# Beware the Lurking Variable

I just completed the discussion on correlation and regression with my Introductory Statistics students. One of the recommendations within the new GAISE outline is to introduce students to multivariate analysis.  A classic application of this practice is the SAT score versus teacher salary data.

This data may be found by joining a group I created in StatCrunch titled “SullyStats”. To join the group, go to www.statcrunch.com (if you don’t have a StatCrunch account, ask you Pearson representative for an account).  Under Explore, select Groups. Type SullyStats into the search box and join the group.  The data set is titled “SAT versus Teacher Salaries

Use the data to illustrate the danger in only considering a relation that appears to exist between two variables.  Draw a scatter diagram between Teacher Salary and Overall SAT score. What do you notice? What is the correlation coefficient between Teacher Salary and Overall SAT score?

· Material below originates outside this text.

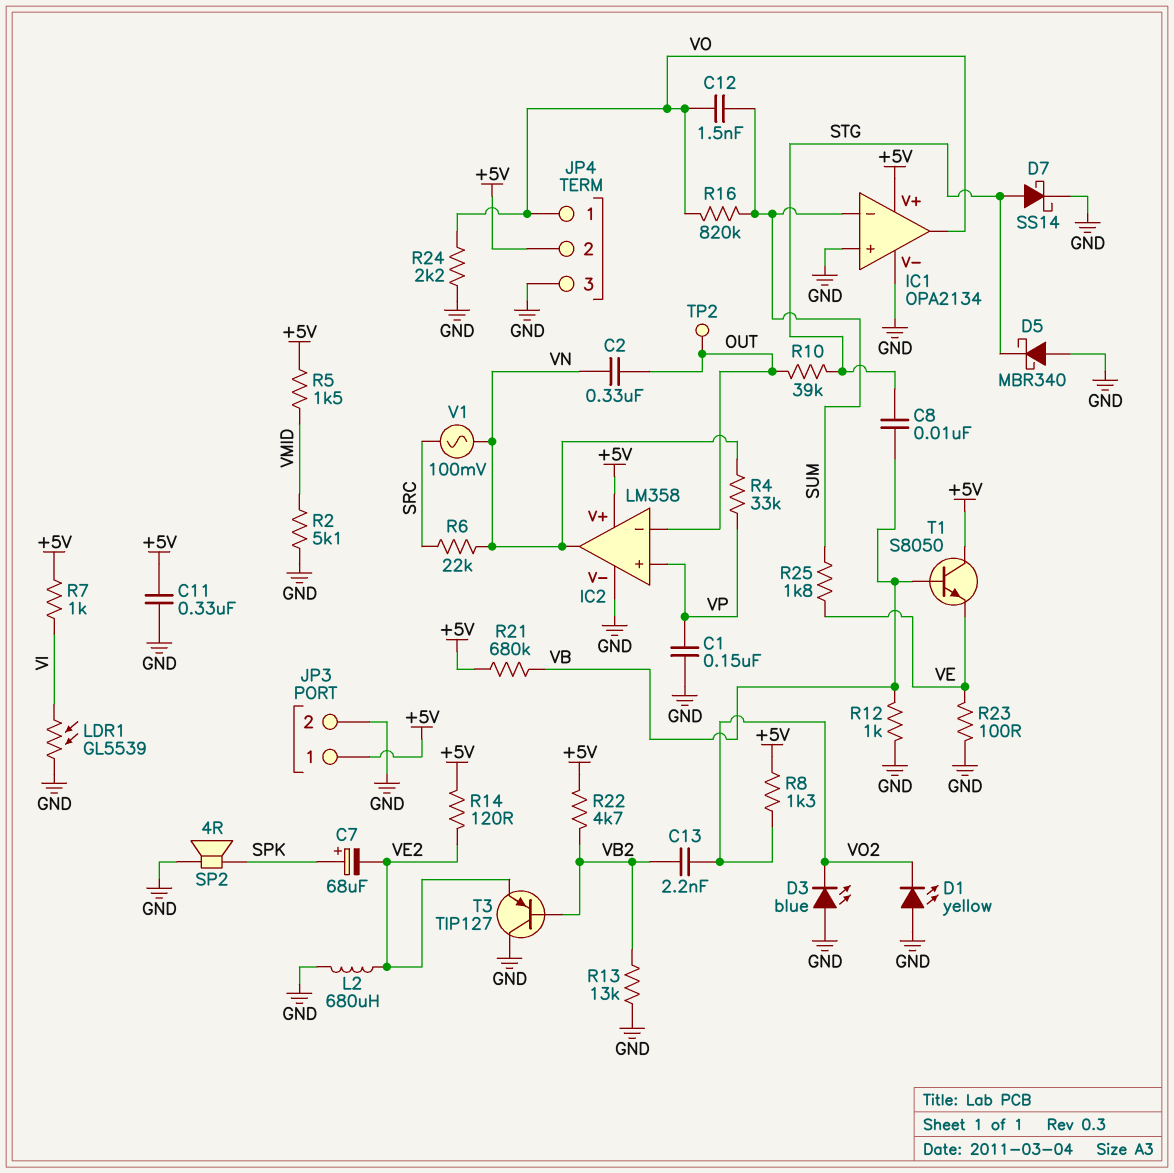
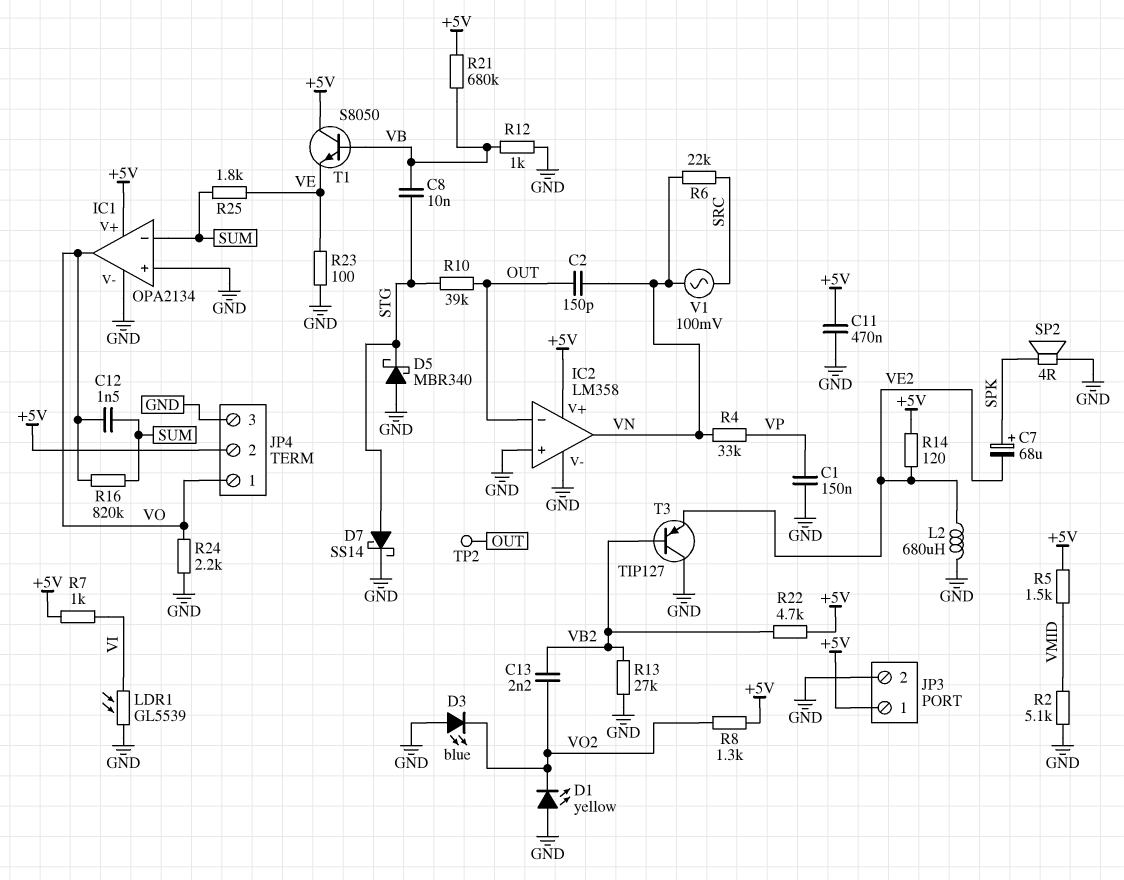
C2: 330nF (OUT, VN) -> 150pF (OUT, VN)
C11: 330nF (+5V, GND) -> 470nF (+5V, GND)
IC2 pin in+: VP -> GND
R13: 13k (GND, VB2) -> 27k (GND, VB2)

Now introduce the variable “Percent Taking”.   This is a qualitative variable where “low” means less than or equal to 22% of eligible students took the SAT; “med” means between 23 and 49% of eligible students took the SAT; “high” means at least 50% of eligible students took the SAT. Draw a scatter diagram using a different plotting symbol for each level of “Percent Taking.” Find the linear correlation coefficient between salary and SAT score for each classification.  What happens to the apparent association between Teacher Salary and Overall SAT Score?

Another area that I emphasize is the difference between deterministic relations and probabilistic relations.  As an example, I ask students to pretend they have a job that pays \$20 per hour.  If the student is asked to work an additional hour, how much will the student earn?  Of course, the answer is \$20 (before taxes).  This is a deterministic relation because the value of the response variable (earnings) can be determined with 100% certainty if the value of the explanatory variable (hours worked) is known.   Contrast this with probabilistic models.  This is easily illustrated by telling the student they are a server in a restaurant where they typically make \$20 per hour.  Each additional hour of work in this scenario does not guarantee an additional \$20 in income.  Why?  Sometimes the server gets good tips, sometimes bad tips.  Now extend this idea to the interpretation of slope in regression.  It is vital that students understand that slope interpreted from a least-squares regression model must emphasize the relation is not deterministic.  For example, I use Zillow to build a model where the sale price of a home is the response variable and the Zestimate is the explanatory variable.  If the slope in the regression model is \$0.92, then we interpret the slope as follows:  If the Zestimate increases by \$1, the selling price of the home increases by \$0.92, on average. The words “on average” are vital because this is the change in selling price over the course of the observed data.